Dataset -
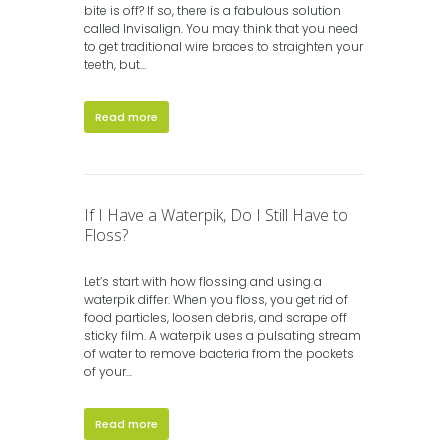
bite is off? If so, there is a fabulous solution
called Invisalign. You may think that you need
to get traditional wire braces to straighten your
teeth, but...
Read more
If I Have a Waterpik, Do I Still Have to
Floss?
Let’s start with how flossing and using a
waterpik differ. When you floss, you get rid of
food particles, loosen debris, and scrape off
sticky film. A waterpik uses a pulsating stream
of water to remove bacteria from the pockets
of your...
Read more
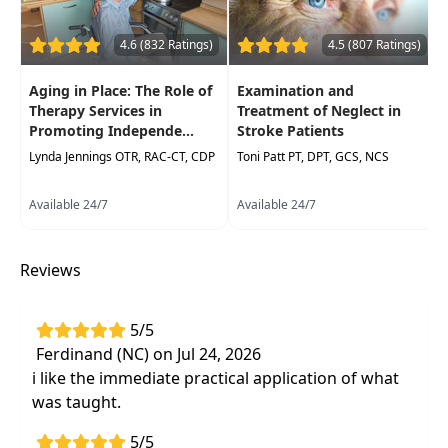
Health found that incorporating cognitively
stimulating activities into daily routines can
4.6 (832 Ratings)
4.5 (807 Ratings)
significantly improve brain health and reduce
the risk of cognitive decline.
Aging in Place: The Role of
Examination and
Therapy Services in
Treatment of Neglect in
This course explores how functional tasks—real-
Promoting Independe...
Stroke Patients
lifeactivities that engage motor, cognitive, and
Lynda Jennings OTR, RAC-CT, CDP
Toni Patt PT, DPT, GCS, NCS
communication skills—enhance independence in
individuals receiving occupational therapy (OT)
Available 24/7
Available 24/7
and physical therapy (PT). Through an
interdisciplinary approach, participants will learn
strategies for integrating functional tasks into
Reviews
therapy plans toimprove patient outcomes.
Target Audience:
Physical Therapists, Physical
5/5
Therapist Assistants, Occupational Therapists,
Ferdinand (NC) on Jul 24, 2026
Occupational Therapy Assistants
i like the immediate practical application of what
was taught.
Delivery Format:
Asynchronous, recorded video
to be watched online at your leisure
5/5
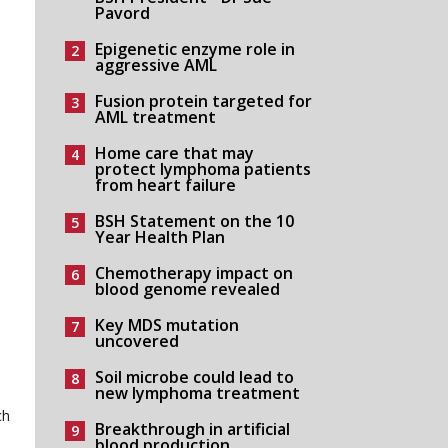
Pavord
Epigenetic enzyme role in
aggressive AML
Fusion protein targeted for
AML treatment
Home care that may
protect lymphoma patients
from heart failure
BSH Statement on the 10
Year Health Plan
Chemotherapy impact on
blood genome revealed
Key MDS mutation
uncovered
Soil microbe could lead to
new lymphoma treatment
ch
Breakthrough in artificial
blood production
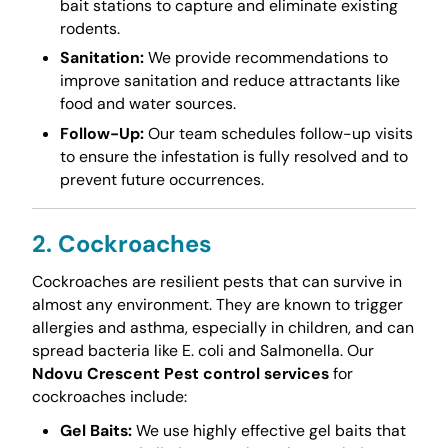
bait stations to capture and eliminate existing
rodents.
Sanitation:
We provide recommendations to
improve sanitation and reduce attractants like
food and water sources.
Follow-Up:
Our team schedules follow-up visits
to ensure the infestation is fully resolved and to
prevent future occurrences.
2. Cockroaches
Cockroaches are resilient pests that can survive in
almost any environment. They are known to trigger
allergies and asthma, especially in children, and can
spread bacteria like E. coli and Salmonella. Our
Ndovu Crescent Pest control services
for
cockroaches include:
Gel Baits:
We use highly effective gel baits that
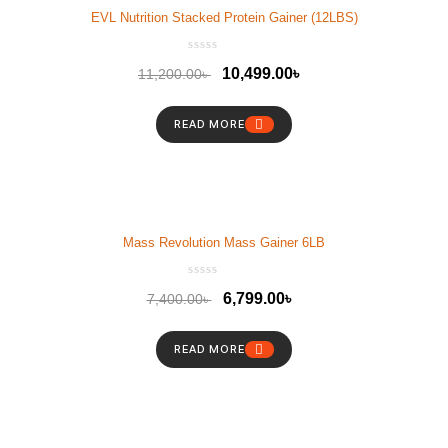
EVL Nutrition Stacked Protein Gainer (12LBS)
10,499.00
৳
11,200.00
৳
READ MORE
Mass Revolution Mass Gainer 6LB
6,799.00
৳
7,400.00
৳
READ MORE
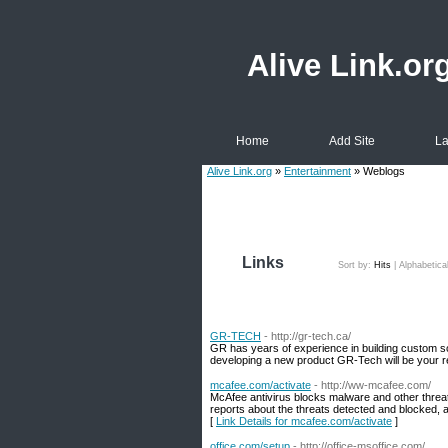
Alive Link.or
Home
Add Site
La
Alive Link.org
»
Entertainment
» Weblogs
Links
Sort by:
Hits
|
Alphabetica
GR-TECH
- http://gr-tech.ca/
GR has years of experience in building custom s
developing a new product GR-Tech will be your re
mcafee.com/activate
- http://ww-mcafee.com/
McAfee antivirus blocks malware and other threat
reports about the threats detected and blocked, a
[
Link Details for mcafee.com/activate
]
office.com/setup
- http://office-msoffice.com/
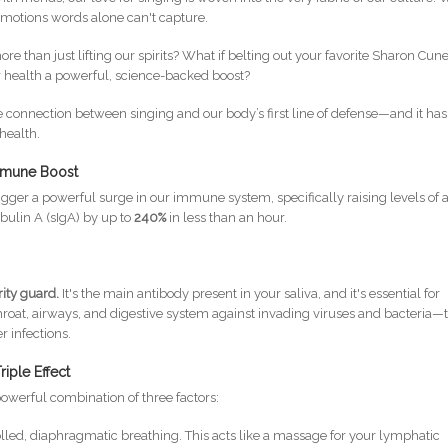
 emotions words alone can't capture.
e than just lifting our spirits? What if belting out your favorite Sharon Cun
r health a powerful, science-backed boost?
connection between singing and our body’s first line of defense—and it has
 health.
mmune Boost
rigger a powerful surge in our immune system, specifically raising levels of 
bulin A (sIgA) by up to
240%
in less than an hour.
rity guard.
It's the main antibody present in your saliva, and it's essential for
at, airways, and digestive system against invading viruses and bacteria—
r infections.
iple Effect
 powerful combination of three factors:
lled, diaphragmatic breathing. This acts like a massage for your lymphatic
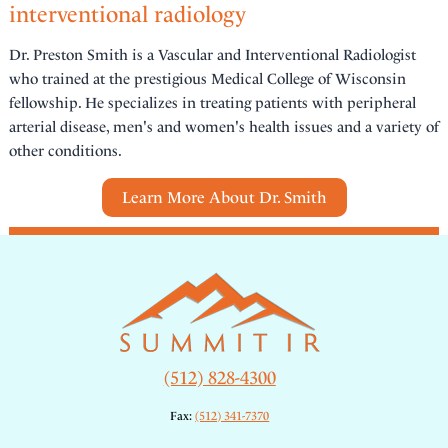
interventional radiology
Dr. Preston Smith is a Vascular and Interventional Radiologist
who trained at the prestigious Medical College of Wisconsin
fellowship. He specializes in treating patients with peripheral
arterial disease, men's and women's health issues and a variety of
other conditions.
Learn More About Dr. Smith
(512) 828-4300
Fax:
(512) 341-7370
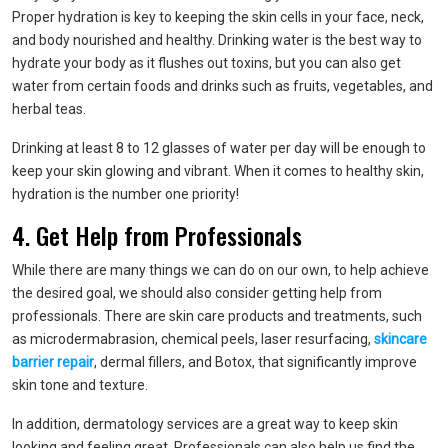
Proper hydration is key to keeping the skin cells in your face, neck,
and body nourished and healthy. Drinking water is the best way to
hydrate your body as it flushes out toxins, but you can also get
water from certain foods and drinks such as fruits, vegetables, and
herbal teas.
Drinking at least 8 to 12 glasses of water per day will be enough to
keep your skin glowing and vibrant. When it comes to healthy skin,
hydration is the number one priority!
4. Get Help from Professionals
While there are many things we can do on our own, to help achieve
the desired goal, we should also consider getting help from
professionals. There are skin care products and treatments, such
as microdermabrasion, chemical peels, laser resurfacing,
skincare
barrier repair
, dermal fillers, and Botox, that significantly improve
skin tone and texture.
In addition, dermatology services are a great way to keep skin
looking and feeling great. Professionals can also help us find the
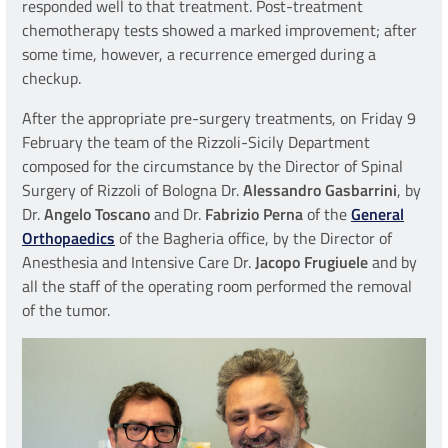
responded well to that treatment. Post-treatment
chemotherapy tests showed a marked improvement; after
some time, however, a recurrence emerged during a
checkup.
After the appropriate pre-surgery treatments, on Friday 9
February the team of the Rizzoli-Sicily Department
composed for the circumstance by the Director of Spinal
Surgery of Rizzoli of Bologna Dr.
Alessandro Gasbarrini
, by
Dr.
Angelo Toscano
and Dr.
Fabrizio Perna
of the
General
Orthopaedics
of the Bagheria office, by the Director of
Anesthesia and Intensive Care Dr.
Jacopo Frugiuele
and by
all the staff of the operating room performed the removal
of the tumor.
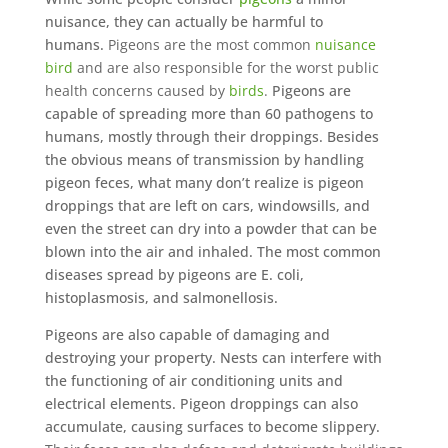
nuisance, they can actually be harmful to
humans.
Pigeons are the most common
nuisance
bird
and are also responsible for the worst public
health concerns caused by
birds
.
Pigeons are
capable of spreading more than 60 pathogens to
humans, mostly through their droppings. Besides
the obvious means of transmission by handling
pigeon feces, what many don’t realize is pigeon
droppings that are left on cars, windowsills, and
even the street can dry into a powder that can be
blown into the air and inhaled. The most common
diseases spread by pigeons are E. coli,
histoplasmosis, and salmonellosis.
Pigeons are also capable of damaging and
destroying your property. Nests can interfere with
the functioning of air conditioning units and
electrical elements. Pigeon droppings can also
accumulate, causing surfaces to become slippery.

Work instruction - Copy each entry above exactly; drop the pictures.

Solution -
bite is off? If so, there is a fabulous solution
called Invisalign. You may think that you need
to get traditional wire braces to straighten your
teeth, but...
Read more
If I Have a Waterpik, Do I Still Have to
Floss?
Let’s start with how flossing and using a
waterpik differ. When you floss, you get rid of
food particles, loosen debris, and scrape off
sticky film. A waterpik uses a pulsating stream
of water to remove bacteria from the pockets
of your...
Read more
Health found that incorporating cognitively
stimulating activities into daily routines can
4.6 (832 Ratings)
4.5 (807 Ratings)
significantly improve brain health and reduce
the risk of cognitive decline.
Aging in Place: The Role of
Examination and
Therapy Services in
Treatment of Neglect in
This course explores how functional tasks—real-
Promoting Independe...
Stroke Patients
lifeactivities that engage motor, cognitive, and
Lynda Jennings OTR, RAC-CT, CDP
Toni Patt PT, DPT, GCS, NCS
communication skills—enhance independence in
individuals receiving occupational therapy (OT)
Available 24/7
Available 24/7
and physical therapy (PT). Through an
interdisciplinary approach, participants will learn
strategies for integrating functional tasks into
Reviews
therapy plans toimprove patient outcomes.
Target Audience:
Physical Therapists, Physical
5/5
Therapist Assistants, Occupational Therapists,
Ferdinand (NC) on Jul 24, 2026
Occupational Therapy Assistants
i like the immediate practical application of what
was taught.
Delivery Format:
Asynchronous, recorded video
to be watched online at your leisure
5/5
Pavord
Epigenetic enzyme role in
aggressive AML
Fusion protein targeted for
AML treatment
Home care that may
protect lymphoma patients
from heart failure
BSH Statement on the 10
Year Health Plan
Chemotherapy impact on
blood genome revealed
Key MDS mutation
uncovered
Soil microbe could lead to
new lymphoma treatment
ch
Breakthrough in artificial
blood production
bait stations to capture and eliminate existing
rodents.
Sanitation:
We provide recommendations to
improve sanitation and reduce attractants like
food and water sources.
Follow-Up:
Our team schedules follow-up visits
to ensure the infestation is fully resolved and to
prevent future occurrences.
2. Cockroaches
Cockroaches are resilient pests that can survive in
almost any environment. They are known to trigger
allergies and asthma, especially in children, and can
spread bacteria like E. coli and Salmonella. Our
Ndovu Crescent Pest control services
for
cockroaches include:
Gel Baits:
We use highly effective gel baits that
EVL Nutrition Stacked Protein Gainer (12LBS)
10,499.00
৳
11,200.00
৳
READ MORE
Mass Revolution Mass Gainer 6LB
6,799.00
৳
7,400.00
৳
READ MORE
Alive Link.or
Home
Add Site
La
Alive Link.org
»
Entertainment
» Weblogs
Links
Sort by:
Hits
|
Alphabetica
GR-TECH
- http://gr-tech.ca/
GR has years of experience in building custom s
developing a new product GR-Tech will be your re
mcafee.com/activate
- http://ww-mcafee.com/
McAfee antivirus blocks malware and other threat
reports about the threats detected and blocked, a
[
Link Details for mcafee.com/activate
]
office.com/setup
- http://office-msoffice.com/
 emotions words alone can't capture.
e than just lifting our spirits? What if belting out your favorite Sharon Cun
r health a powerful, science-backed boost?
connection between singing and our body’s first line of defense—and it has
 health.
mmune Boost
rigger a powerful surge in our immune system, specifically raising levels of 
bulin A (sIgA) by up to
240%
in less than an hour.
rity guard.
It's the main antibody present in your saliva, and it's essential for
at, airways, and digestive system against invading viruses and bacteria—
r infections.
iple Effect
 powerful combination of three factors:
lled, diaphragmatic breathing. This acts like a massage for your lymphatic
interventional radiology
Dr. Preston Smith is a Vascular and Interventional Radiologist
who trained at the prestigious Medical College of Wisconsin
fellowship. He specializes in treating patients with peripheral
arterial disease, men's and women's health issues and a variety of
other conditions.
Learn More About Dr. Smith
(512) 828-4300
Fax:
(512) 341-7370
Proper hydration is key to keeping the skin cells in your face, neck,
and body nourished and healthy. Drinking water is the best way to
hydrate your body as it flushes out toxins, but you can also get
water from certain foods and drinks such as fruits, vegetables, and
herbal teas.
Drinking at least 8 to 12 glasses of water per day will be enough to
keep your skin glowing and vibrant. When it comes to healthy skin,
hydration is the number one priority!
4. Get Help from Professionals
While there are many things we can do on our own, to help achieve
the desired goal, we should also consider getting help from
professionals. There are skin care products and treatments, such
as microdermabrasion, chemical peels, laser resurfacing,
skincare
barrier repair
, dermal fillers, and Botox, that significantly improve
skin tone and texture.
In addition, dermatology services are a great way to keep skin
looking and feeling great. Professionals can also help us find the
responded well to that treatment. Post-treatment
chemotherapy tests showed a marked improvement; after
some time, however, a recurrence emerged during a
checkup.
After the appropriate pre-surgery treatments, on Friday 9
February the team of the Rizzoli-Sicily Department
composed for the circumstance by the Director of Spinal
Surgery of Rizzoli of Bologna Dr.
Alessandro Gasbarrini
, by
Dr.
Angelo Toscano
and Dr.
Fabrizio Perna
of the
General
Orthopaedics
of the Bagheria office, by the Director of
Anesthesia and Intensive Care Dr.
Jacopo Frugiuele
and by
all the staff of the operating room performed the removal
of the tumor.
nuisance, they can actually be harmful to
humans.
Pigeons are the most common
nuisance
bird
and are also responsible for the worst public
health concerns caused by
birds
.
Pigeons are
capable of spreading more than 60 pathogens to
humans, mostly through their droppings. Besides
the obvious means of transmission by handling
pigeon feces, what many don’t realize is pigeon
droppings that are left on cars, windowsills, and
even the street can dry into a powder that can be
blown into the air and inhaled. The most common
diseases spread by pigeons are E. coli,
histoplasmosis, and salmonellosis.
Pigeons are also capable of damaging and
destroying your property. Nests can interfere with
the functioning of air conditioning units and
electrical elements. Pigeon droppings can also
accumulate, causing surfaces to become slippery.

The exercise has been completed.